Sunrise light on a grove of tufa towers emerging from the water of Mono Lake with soft green and dusty-red wild grasses in the foreground, Canada geese in the shallow water with reflections of the rocky towers, and desert hills in the distance.

The importance of April 1st at Mono Lake

April 1st is an important day in the Mono Basin—it marks the start of the runoff year.* As Greg explained in his post a few weeks ago, “A runoff year runs from April 1 to March 31, and enables tracking of stream runoff from the time of peak snowpack from one year to the next.”

Mono Lake Committee and DWP staff met to discuss Mono Lake's level on April 1, 2014. Photo by Elin Ljung.

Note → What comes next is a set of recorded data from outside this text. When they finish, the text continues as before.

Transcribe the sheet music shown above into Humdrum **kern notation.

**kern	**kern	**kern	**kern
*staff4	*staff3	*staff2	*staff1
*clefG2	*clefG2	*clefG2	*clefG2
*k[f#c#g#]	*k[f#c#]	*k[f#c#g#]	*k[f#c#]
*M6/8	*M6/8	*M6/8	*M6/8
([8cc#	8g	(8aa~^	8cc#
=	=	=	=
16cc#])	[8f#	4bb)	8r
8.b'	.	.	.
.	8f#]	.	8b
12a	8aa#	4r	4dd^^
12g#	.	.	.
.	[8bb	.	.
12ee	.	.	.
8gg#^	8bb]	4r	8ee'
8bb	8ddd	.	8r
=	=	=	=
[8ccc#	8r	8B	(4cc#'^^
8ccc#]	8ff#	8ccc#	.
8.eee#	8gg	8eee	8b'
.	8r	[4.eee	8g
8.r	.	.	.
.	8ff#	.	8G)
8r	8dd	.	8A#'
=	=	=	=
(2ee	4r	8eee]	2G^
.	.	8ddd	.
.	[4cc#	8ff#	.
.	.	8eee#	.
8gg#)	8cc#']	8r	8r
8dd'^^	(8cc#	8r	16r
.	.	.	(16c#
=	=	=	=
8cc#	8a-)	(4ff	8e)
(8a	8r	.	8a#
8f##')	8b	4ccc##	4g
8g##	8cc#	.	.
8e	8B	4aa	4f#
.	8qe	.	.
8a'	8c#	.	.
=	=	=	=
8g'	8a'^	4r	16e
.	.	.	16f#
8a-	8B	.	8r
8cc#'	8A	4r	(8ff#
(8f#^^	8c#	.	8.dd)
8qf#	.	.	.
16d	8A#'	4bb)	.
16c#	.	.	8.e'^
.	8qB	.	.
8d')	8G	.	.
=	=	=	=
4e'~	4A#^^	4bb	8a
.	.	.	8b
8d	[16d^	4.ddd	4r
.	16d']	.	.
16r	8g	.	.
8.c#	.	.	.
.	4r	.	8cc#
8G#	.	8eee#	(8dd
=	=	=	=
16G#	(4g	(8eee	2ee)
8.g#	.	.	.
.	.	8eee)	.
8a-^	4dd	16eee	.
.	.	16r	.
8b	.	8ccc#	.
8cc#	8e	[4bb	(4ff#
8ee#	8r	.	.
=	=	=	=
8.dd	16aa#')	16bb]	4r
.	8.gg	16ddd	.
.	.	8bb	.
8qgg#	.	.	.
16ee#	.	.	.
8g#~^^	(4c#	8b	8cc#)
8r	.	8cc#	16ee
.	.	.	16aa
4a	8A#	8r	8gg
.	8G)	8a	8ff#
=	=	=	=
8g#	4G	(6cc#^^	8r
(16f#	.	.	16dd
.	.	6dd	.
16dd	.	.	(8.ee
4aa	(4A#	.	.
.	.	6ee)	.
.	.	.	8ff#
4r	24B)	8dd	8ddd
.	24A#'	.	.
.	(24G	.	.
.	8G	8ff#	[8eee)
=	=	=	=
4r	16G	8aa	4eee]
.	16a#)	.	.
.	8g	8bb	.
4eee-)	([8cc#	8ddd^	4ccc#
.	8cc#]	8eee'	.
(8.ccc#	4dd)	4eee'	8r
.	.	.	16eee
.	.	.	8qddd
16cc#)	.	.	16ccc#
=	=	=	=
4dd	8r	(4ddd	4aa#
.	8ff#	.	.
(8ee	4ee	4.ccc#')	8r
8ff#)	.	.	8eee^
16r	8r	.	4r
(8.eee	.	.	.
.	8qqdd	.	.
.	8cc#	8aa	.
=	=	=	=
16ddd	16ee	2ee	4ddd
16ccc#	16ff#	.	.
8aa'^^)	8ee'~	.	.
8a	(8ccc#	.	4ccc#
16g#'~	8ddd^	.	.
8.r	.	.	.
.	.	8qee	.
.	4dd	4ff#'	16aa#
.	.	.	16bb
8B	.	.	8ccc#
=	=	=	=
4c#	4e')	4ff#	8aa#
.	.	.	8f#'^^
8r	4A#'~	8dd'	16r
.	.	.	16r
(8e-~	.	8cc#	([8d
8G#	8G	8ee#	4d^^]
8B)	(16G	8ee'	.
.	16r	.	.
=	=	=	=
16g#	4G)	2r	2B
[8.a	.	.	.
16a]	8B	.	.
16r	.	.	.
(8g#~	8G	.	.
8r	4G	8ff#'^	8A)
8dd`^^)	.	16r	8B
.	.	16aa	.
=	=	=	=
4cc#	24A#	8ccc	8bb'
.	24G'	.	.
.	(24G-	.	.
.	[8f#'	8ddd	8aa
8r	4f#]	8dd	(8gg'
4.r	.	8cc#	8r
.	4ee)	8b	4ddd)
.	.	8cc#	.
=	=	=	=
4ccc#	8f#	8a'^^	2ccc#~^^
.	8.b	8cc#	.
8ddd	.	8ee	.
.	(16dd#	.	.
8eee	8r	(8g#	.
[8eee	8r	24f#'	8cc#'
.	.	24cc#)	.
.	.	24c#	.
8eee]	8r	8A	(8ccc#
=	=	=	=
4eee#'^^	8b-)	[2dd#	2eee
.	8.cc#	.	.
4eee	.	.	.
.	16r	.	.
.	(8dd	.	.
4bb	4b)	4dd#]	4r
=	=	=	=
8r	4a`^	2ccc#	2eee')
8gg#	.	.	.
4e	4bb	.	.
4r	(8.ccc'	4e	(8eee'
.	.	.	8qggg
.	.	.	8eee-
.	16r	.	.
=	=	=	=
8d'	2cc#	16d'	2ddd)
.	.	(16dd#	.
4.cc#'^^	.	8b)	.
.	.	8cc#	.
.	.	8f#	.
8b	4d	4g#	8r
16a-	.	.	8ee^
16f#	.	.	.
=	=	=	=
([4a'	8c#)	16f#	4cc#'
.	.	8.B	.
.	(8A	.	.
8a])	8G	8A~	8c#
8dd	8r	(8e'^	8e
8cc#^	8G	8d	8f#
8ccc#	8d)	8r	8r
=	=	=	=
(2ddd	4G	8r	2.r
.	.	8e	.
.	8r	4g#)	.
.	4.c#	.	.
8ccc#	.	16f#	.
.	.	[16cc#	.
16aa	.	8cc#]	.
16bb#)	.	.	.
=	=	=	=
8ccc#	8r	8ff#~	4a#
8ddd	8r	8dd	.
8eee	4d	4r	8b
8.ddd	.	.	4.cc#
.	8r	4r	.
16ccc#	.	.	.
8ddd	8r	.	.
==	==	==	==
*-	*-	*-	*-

April 1st is particularly important because Mono Lake’s level, as measured on that day, dictates how much water the Los Angeles Department of Water & Power (DWP) can export for the runoff year. The California State Water Resources Control Board’s Decision 1631 set the rules for DWP’s export amounts in a way that protects Mono Lake from drought conditions such as those we’re experiencing in the West right now.

Stormy, windy weather made it impossible to read the lake level gauge accurately on April 1st, but DWP employees read it on March 31st and Committee employees read it on April 2nd, combining the data for a lake level of 6380.7 feet above sea level. Together, the Committee and DWP agreed on this crucial lake level data and confirmed that under D1631’s rules, it means that DWP can export 16,000 acre-feet this runoff year.

The official language from D1631 provision 6(a)(3) states that, “If the water level of Mono Lake is at or above 6,380 feet and below 6,391 feet, then Licensee may divert up to 16,000 acre-feet of water per year under the terms of this license.”

If Mono Lake had been below 6380 feet on April 1st, DWP would only be allowed to export 4,500 acre-feet in the runoff year. Since the current drought conditions mean that Mono Lake may drop as much as 1.5 feet this year, it’s likely that DWP’s exports will be reduced to 4,500 acre-feet next year because Mono Lake is likely to be below 6380 feet on April 1, 2015.

*Not to be confused with the water year, or the rainfall year, or the calendar year, or the fiscal year. We work with lots of years here at the Mono Lake Committee.